Supplied records ->
────────────────────

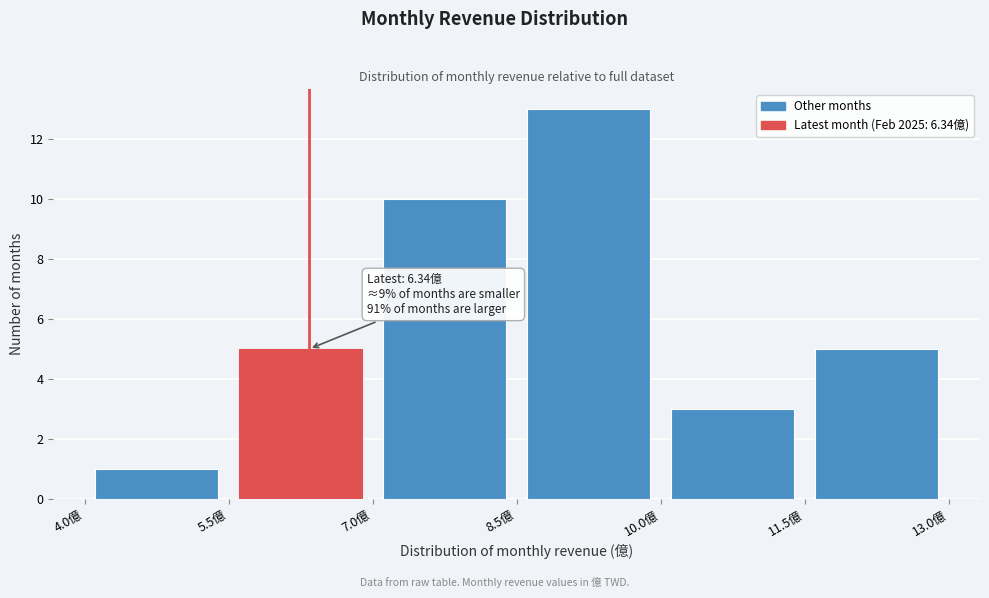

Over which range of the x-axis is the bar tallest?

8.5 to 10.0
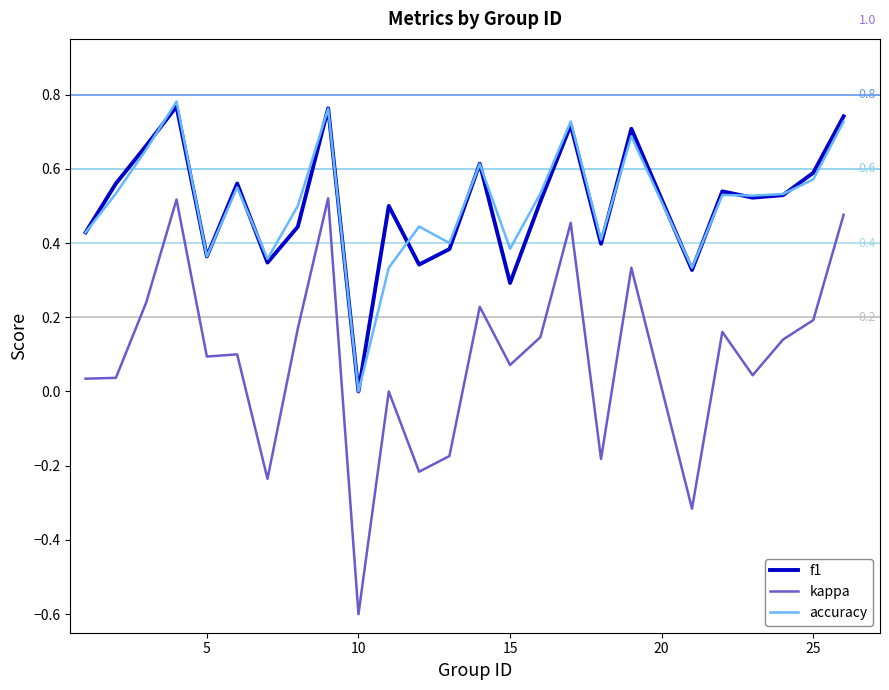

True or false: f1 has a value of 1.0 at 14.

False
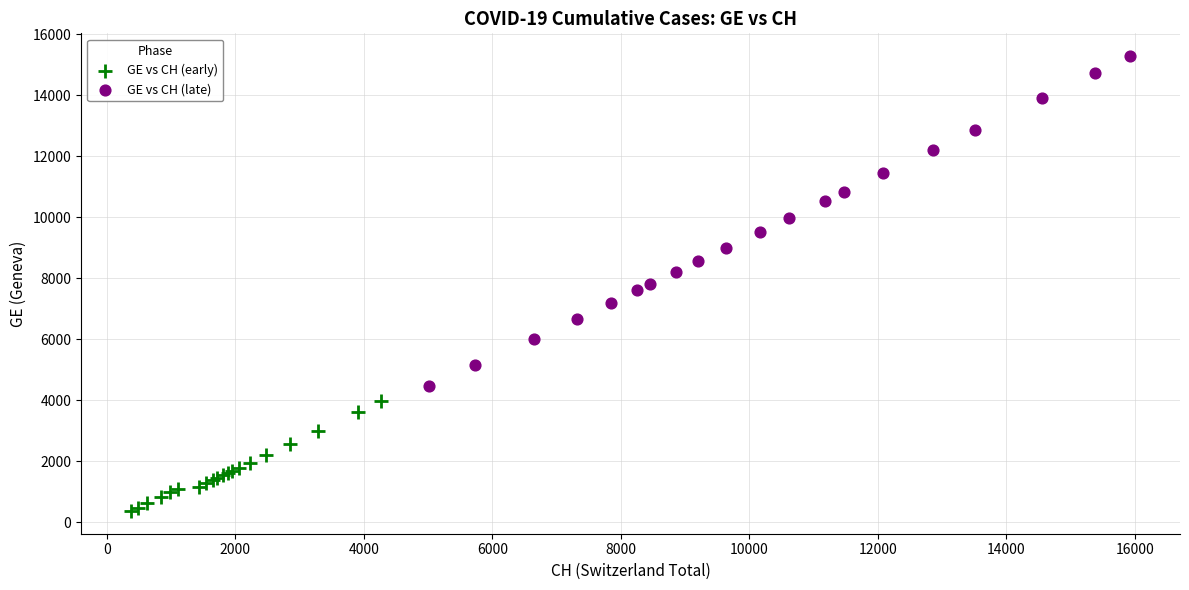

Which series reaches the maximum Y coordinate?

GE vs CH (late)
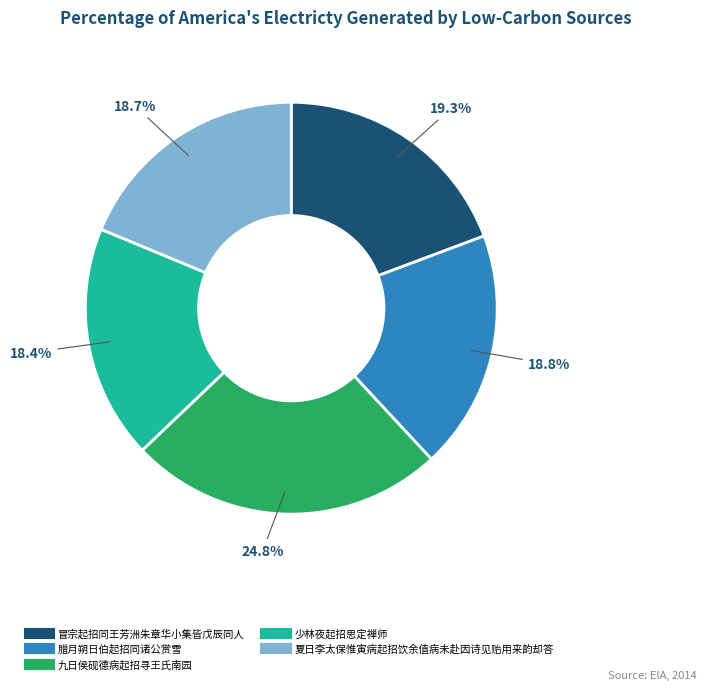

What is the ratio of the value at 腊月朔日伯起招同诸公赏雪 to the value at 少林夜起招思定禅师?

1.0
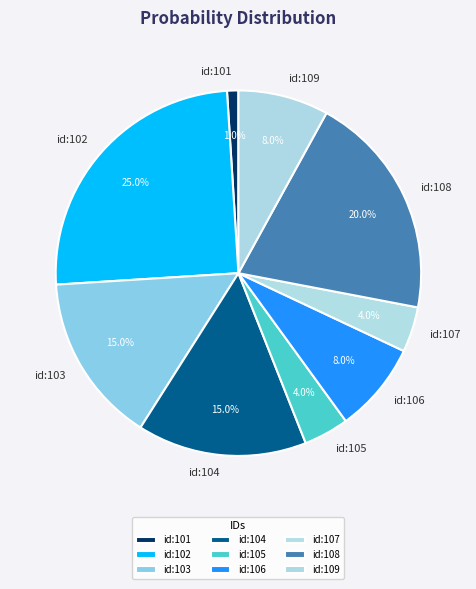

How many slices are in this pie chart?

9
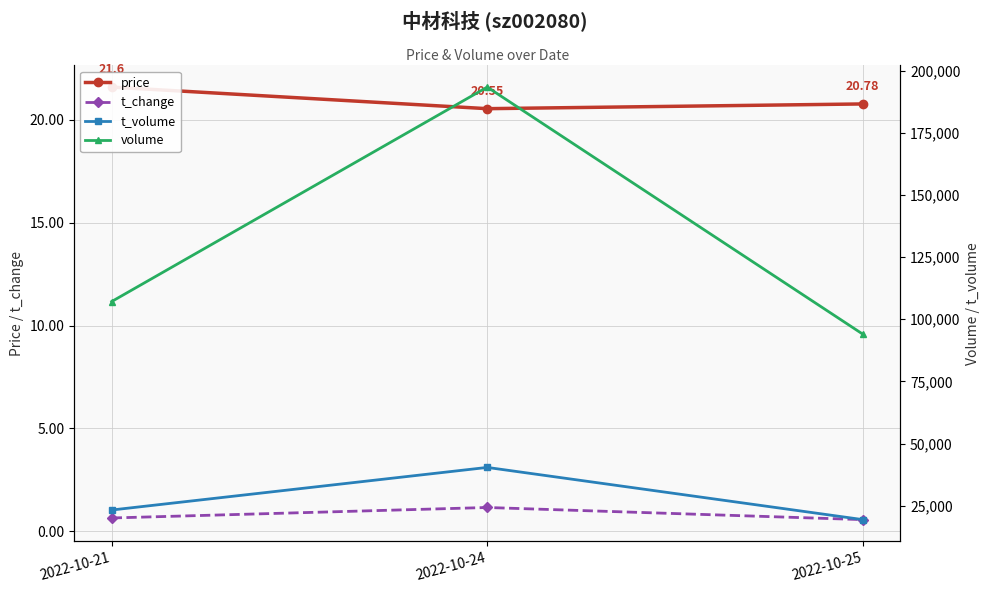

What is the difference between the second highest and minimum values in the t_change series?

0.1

────────────────────

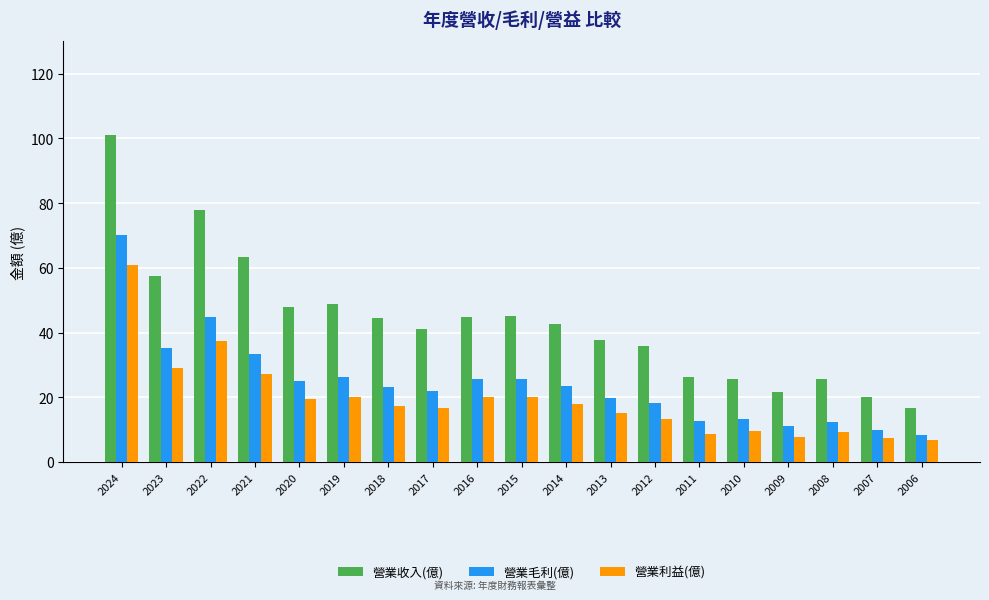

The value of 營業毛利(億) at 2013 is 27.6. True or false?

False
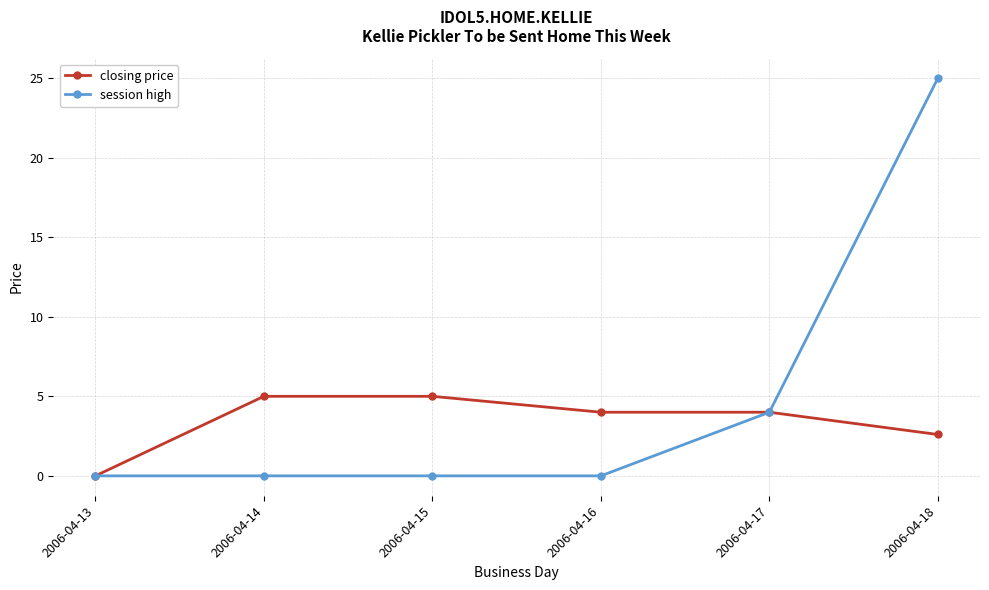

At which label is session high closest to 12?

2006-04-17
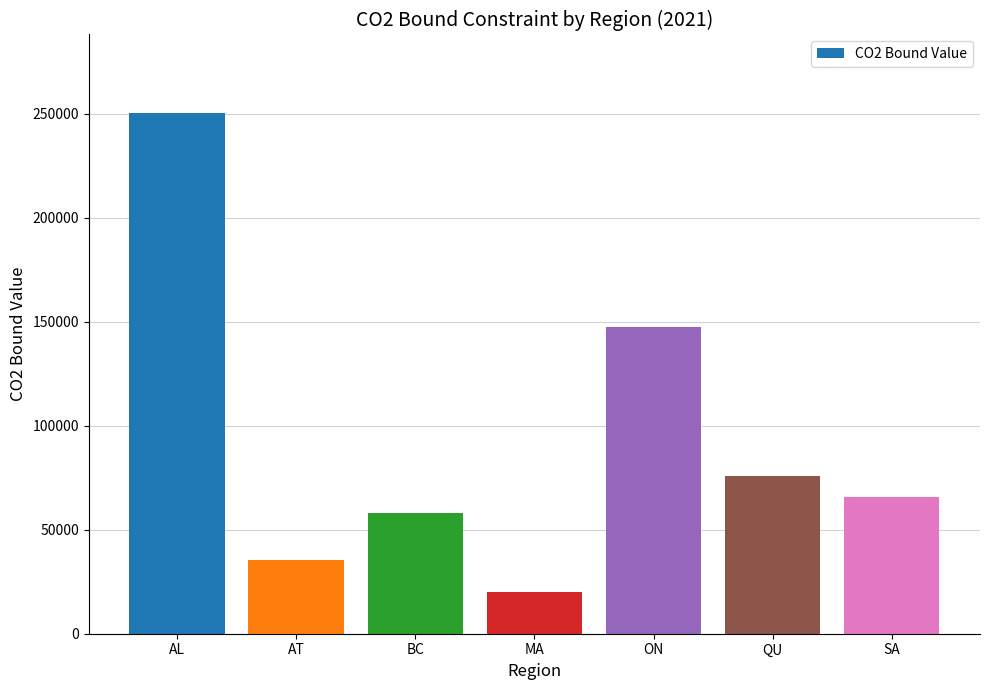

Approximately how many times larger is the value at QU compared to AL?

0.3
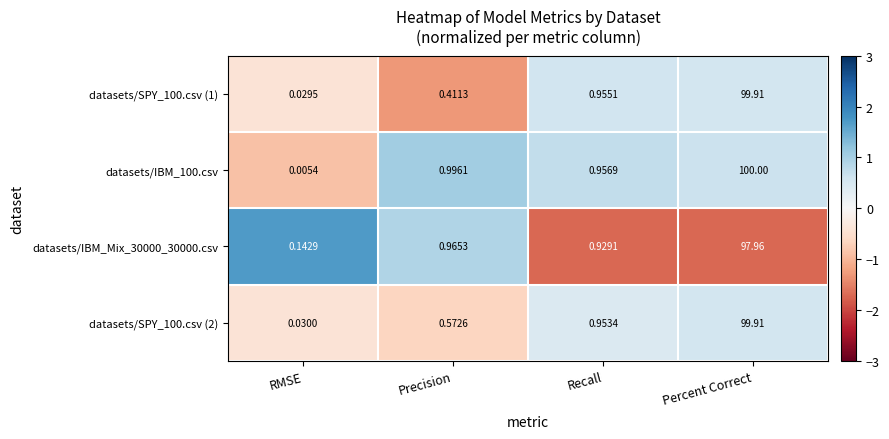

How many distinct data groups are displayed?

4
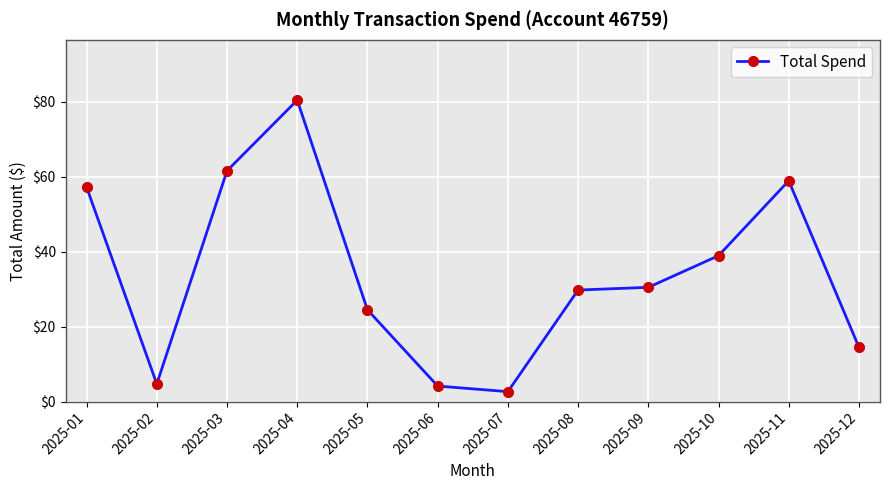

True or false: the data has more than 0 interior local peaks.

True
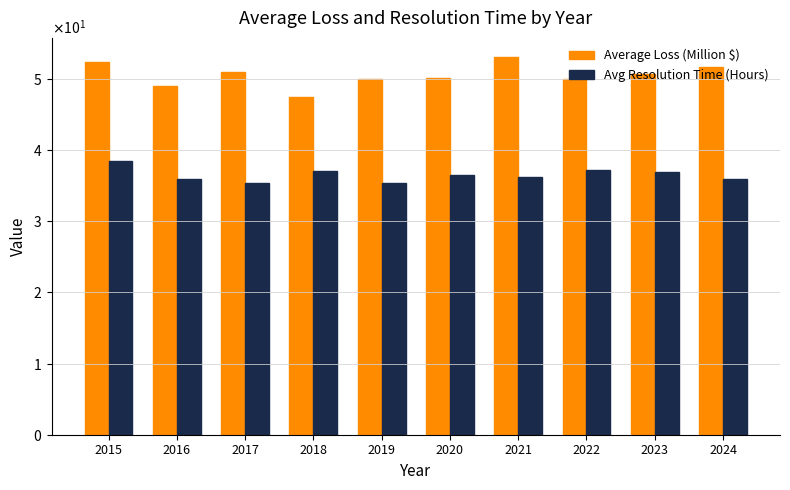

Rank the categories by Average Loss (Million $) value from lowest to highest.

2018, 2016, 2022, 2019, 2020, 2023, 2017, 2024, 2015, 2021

────────────────────

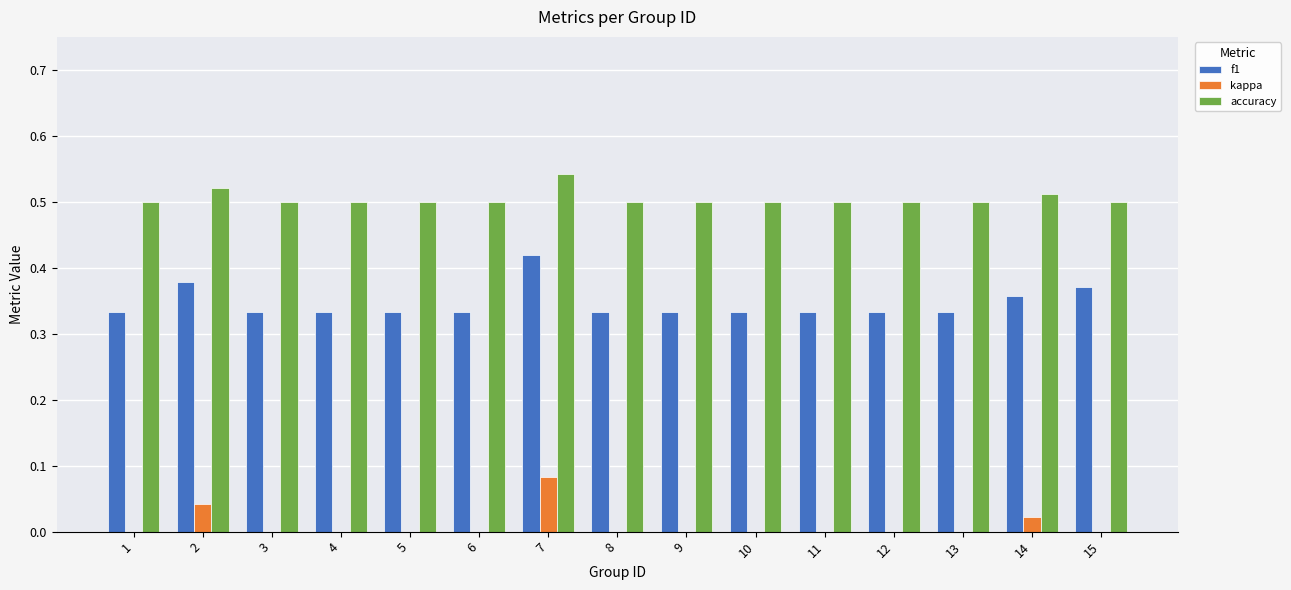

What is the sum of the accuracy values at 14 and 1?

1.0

────────────────────

Prompt -> Transcribe verbatim the part of the listing above that begins with the line containing "GE vs CH (late)" and ends with the line containing "What is the difference", including both of those lines. Leave the pictures out of your transcription.

Exercise response ->
GE vs CH (late)

What is the ratio of the value at 腊月朔日伯起招同诸公赏雪 to the value at 少林夜起招思定禅师?

1.0

How many slices are in this pie chart?

9

What is the difference between the second highest and minimum values in the t_change series?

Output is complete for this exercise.